## [Document extract]
== Segment start ==

Top 10 list? No thanks. We already have the L.A. Weekly Theater Awards for that — details to be announced shortly.
So here's a list, but not a competitive one.
ENDANGERED THEATERS THAT DESERVE HELP
City Garage got booted from their Santa Monica digs in November after their lease expired. At last report, they had stripped of the theater they'd occupied for 15 years and were homeless but working on a deal with Bergamot Station. The theater has been and remains a local treasure for its presentation of audacious texts, with Frenchwoman Frédérique Michel's arch and deliberately automatonic stagings of works including those by Heiner Muller, Caryl Churchill, Charles L. Mee, Ionesco and Molière — all packed onto a tiny stage and helped along with Paul Rubenstein's lush soundscapes and Charles M. Duncombe's production designs.
A Noise Within: Glendale's classical rep company is trying what most small theaters gave up on decades ago, and for good reason: moving "up" to midsize, where the economic challenges in our subsidy-free zone are tempestuous. Just ask the Colony Theatre or East West Players. ANW tried this a few years ago with a brief, frustrating and frustrated sojourn to Cal State L.A.'s Luckman Fine Arts Complex. But they are determined, and are in the midst of a successful (so far) capital campaign that includes construction of a new Equity-scale theater in Pasadena. We haven't seen construction from the ground up of any theaters that remain regularly used since Burbank's Falcon Theatre (1997), Pasadena's Boston Court (2003) and downtown's REDCAT (2003). The challenges of sustaining a midsize theater in Pasadena will be daunting. And as frustrated as I sometimes am with the company's aversion to inventiveness, the baseline of competence and skill in conjunction with a long tradition of presenting classical works from all genres to new audiences makes it imperative that the company's experiment in up-sizing succeeds, for all our sakes.

== Segment end ==

## [What you will do]
1. Return the passage of the article on endangered theaters that starts at "So here's a" and ends at "Duncombe's production designs.", copied word for word.
2. Write the next part of the article on endangered theaters, picking up after its final sentence.

## [Records]
== Segment start ==

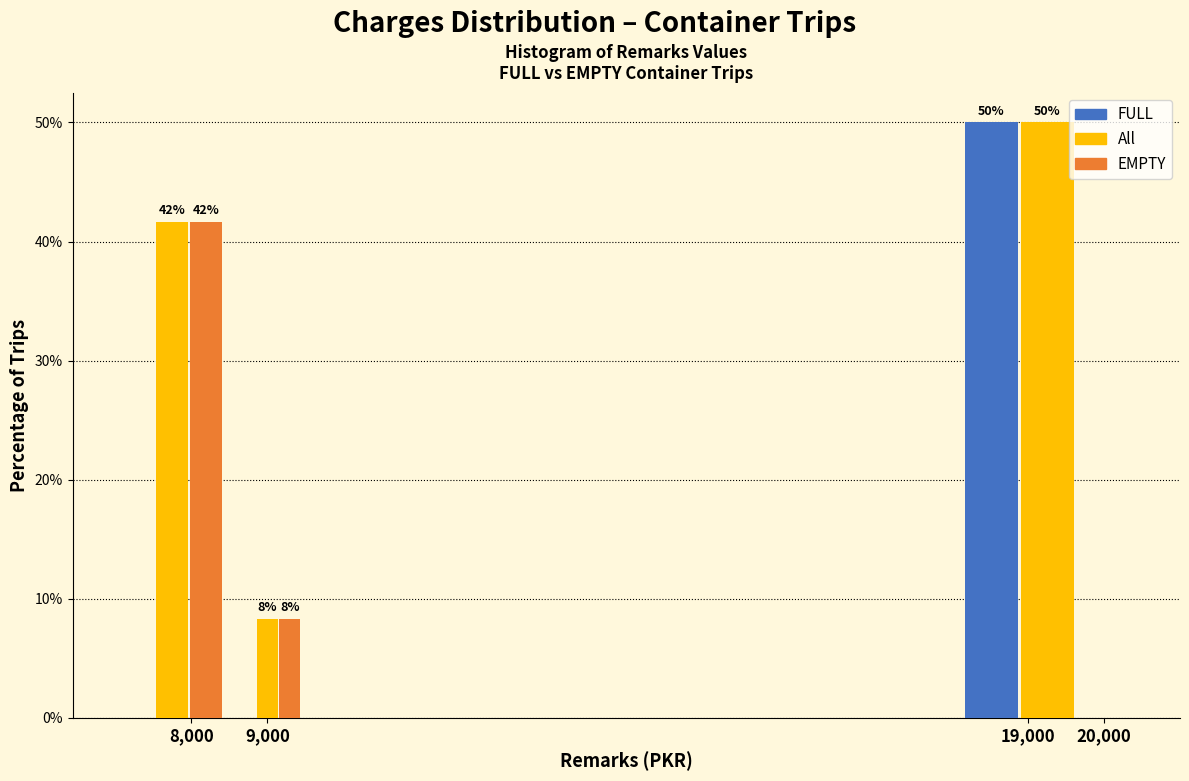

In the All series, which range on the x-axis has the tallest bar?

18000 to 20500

== Segment end ==
== Segment start ==

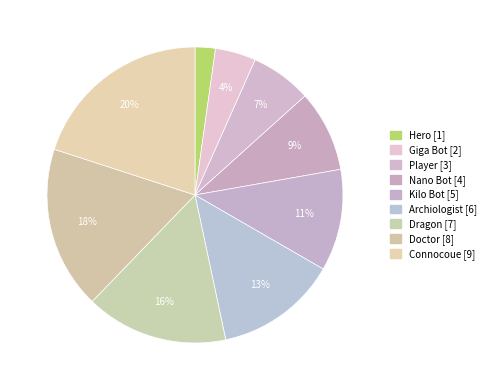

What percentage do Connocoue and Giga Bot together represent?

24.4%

== Segment end ==

## [Results of the exercise]
1.
So here's a list, but not a competitive one.
ENDANGERED THEATERS THAT DESERVE HELP
City Garage got booted from their Santa Monica digs in November after their lease expired. At last report, they had stripped of the theater they'd occupied for 15 years and were homeless but working on a deal with Bergamot Station. The theater has been and remains a local treasure for its presentation of audacious texts, with Frenchwoman Frédérique Michel's arch and deliberately automatonic stagings of works including those by Heiner Muller, Caryl Churchill, Charles L. Mee, Ionesco and Molière — all packed onto a tiny stage and helped along with Paul Rubenstein's lush soundscapes and Charles M. Duncombe's production designs.

2.
Gunfighter Nation is a new company marked by the return of long-standing L.A. personality-playwright John Steppling, who serves as the company's co–artistic director along with his son, Lex Steppling. And, like the working together of father and son, the company has drawn its acolytes from two generations: One, that of Steppling, includes the playwright-descendants of the Padua Hills Playwrights Workshop and Festival (founded in 1978 by Murray Mednick and Sam Shepard); and the next generation, which brings to the art the consciousness of social and community service. In the company aesthetic, one generation informs the work of the other, which is a rare gift and melding of purposes that's happening in the rehearsal halls and accompanying taverns. They've also put on some pretty good plays in their first year, including Steppling's latest work, Phantom Luck. Like many new endeavors, they exist on tenacity and prayer to the gods of a desperately fragile economy. They are perhaps the only new company with such a long history. I hope they make it.
SHORT-ANSWER QUIZ TO PISS PEOPLE OFF, 10 POINTS EACH
• What's the difference between art, artsy, and artsy fartsy?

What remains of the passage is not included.